**What this task involves**
In the records below, copy word for word the lines from the one holding "class: Insecta" to the one holding "family: Campanulaceae", inclusive.

**Data lines**
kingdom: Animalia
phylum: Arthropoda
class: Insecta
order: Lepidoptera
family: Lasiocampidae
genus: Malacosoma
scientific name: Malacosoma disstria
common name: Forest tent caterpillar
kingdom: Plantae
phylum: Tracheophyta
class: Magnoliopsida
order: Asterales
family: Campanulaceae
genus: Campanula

==

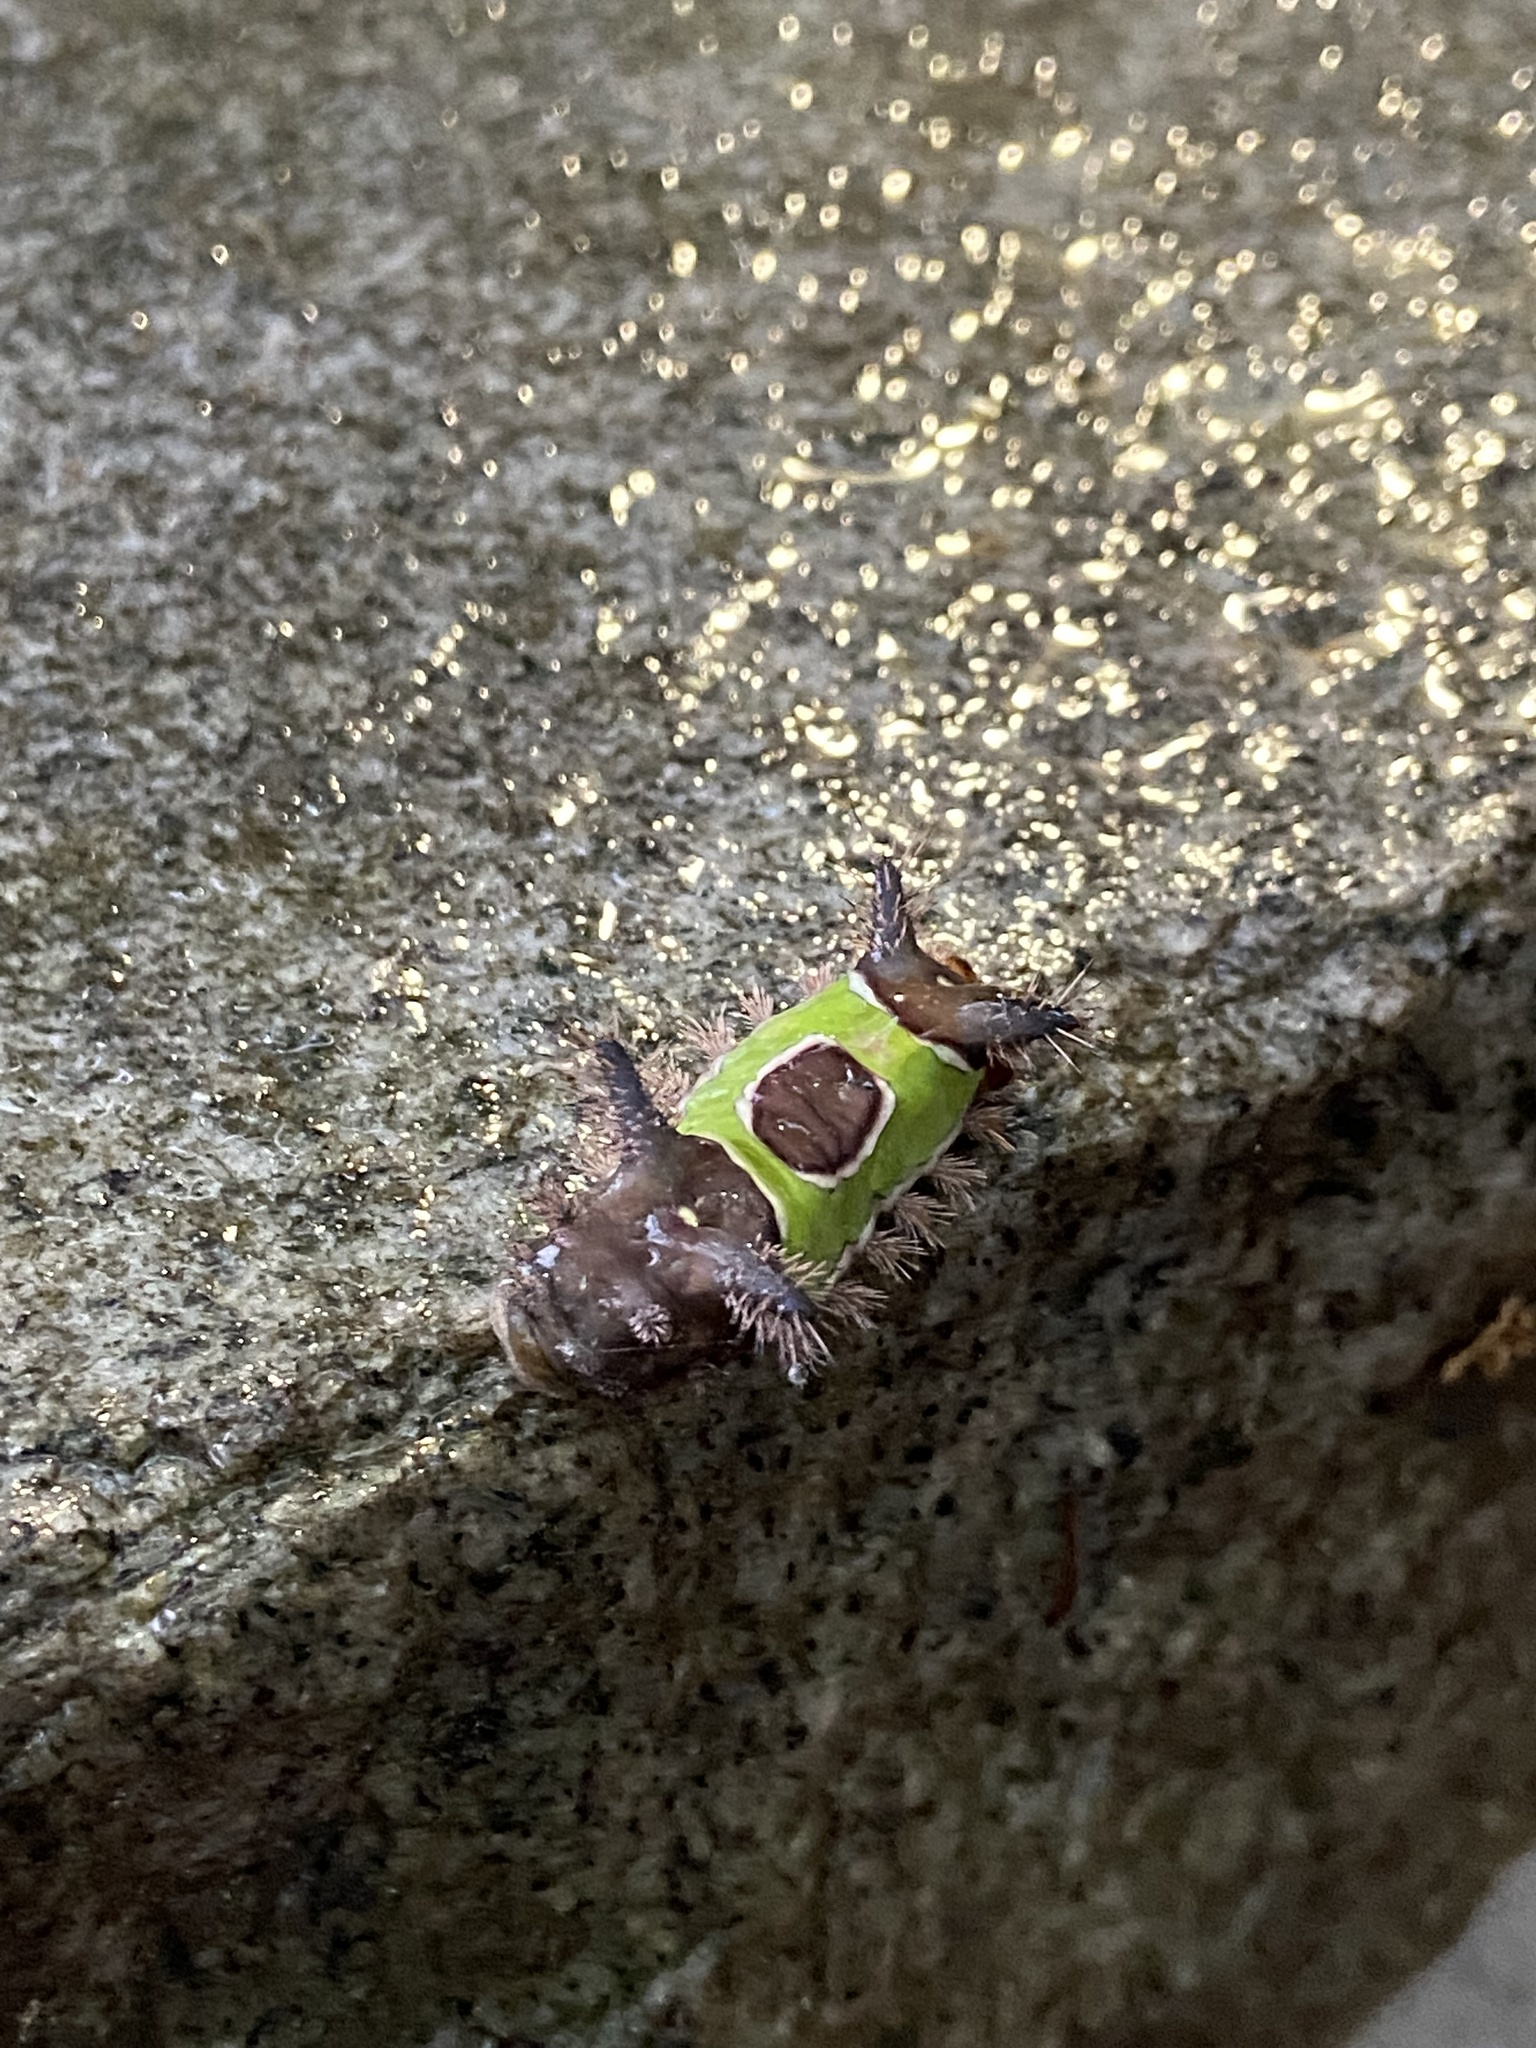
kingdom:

**Written response**
class: Insecta
order: Lepidoptera
family: Lasiocampidae
genus: Malacosoma
scientific name: Malacosoma disstria
common name: Forest tent caterpillar
kingdom: Plantae
phylum: Tracheophyta
class: Magnoliopsida
order: Asterales
family: Campanulaceae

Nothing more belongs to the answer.